Entgegen der Auffassung des Generalbundesanwalts lassen die Urteilsgründe nicht besorgen, daß das Landgericht nicht ausreichend geprüft und erörtert hat, ob der Angeklagte nicht vor dem Zustechen den Messereinsatz hätte androhen müssen. Die getroffenen Feststellungen belegen, daß der Tatrichter ohne Rechtsfehler davon ausgegangen ist, daß dem Angeklagten in der konkreten Situation eine Androhung des Messereinsatzes nicht mehr möglich war, ohne seine Verteidigungsmöglichkeiten zu beeinträchtigen. Er war unmittelbar zuvor mehrmals von mehreren, unter anderem den beiden Angreifern zusammengeschlagen worden, hatte bereits kurz zuvor ein Messer erfolglos zur Drohung eingesetzt, um die anhaltenden und schwerwiegenden Angriffe abzuwehren, und sah sich nun erneut den beiden auf ihn zukommenden Angreifern gegenüber, deren einer - nicht widerlegbar - ein Messer in der Hand hielt und rief "Burschen, ihr werdet hier mit durchgeschnittener Kehle weggehen", während der andere bereits die Hand zum Schlag mit der Wodkaflasche gegen den Kopf des Angeklagten erhoben hatte.
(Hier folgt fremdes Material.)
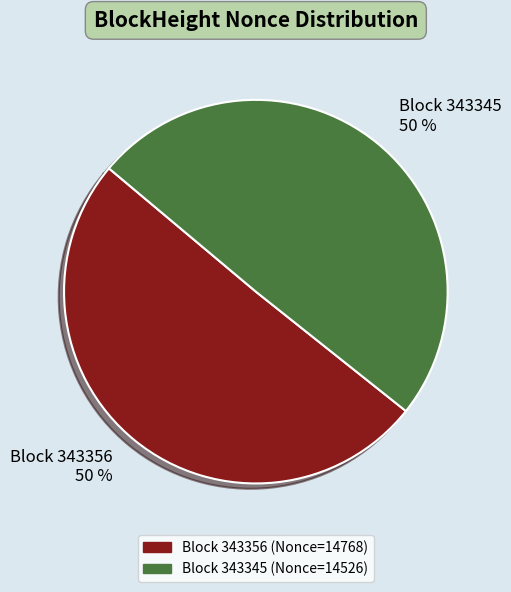

To the nearest percent, what is the average slice percentage?

50%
c) Ohne Rechtsfehler ist das Landgericht davon ausgegangen, daß auch die Stiche in den Rücken zur Verteidigung erforderlich waren. Der Tatrichter vermochte nicht auszuschließen, daß sich das spätere Tatopfer nach unten beugte, um die Flasche (oder gegebenenfalls den noch als Stichwaffe verwendbaren Flaschenhals) aufzuheben, damit er den Angriff wirkungsvoll fortsetzen konnte. Damit dauerte aber der rechtswidrige Angriff gegen den Angeklagten auch in dieser Situation noch an, insbesondere hat sich dadurch die von beiden Angreifern ausgehende unmittelbare Lebensgefahr für den Angeklagten nicht entscheidend verringert. An dieser Beurteilung ändert sich auch nichts dadurch, daß der Angeklagte dabei B. d. Ä. an der Schulter festgehalten hat.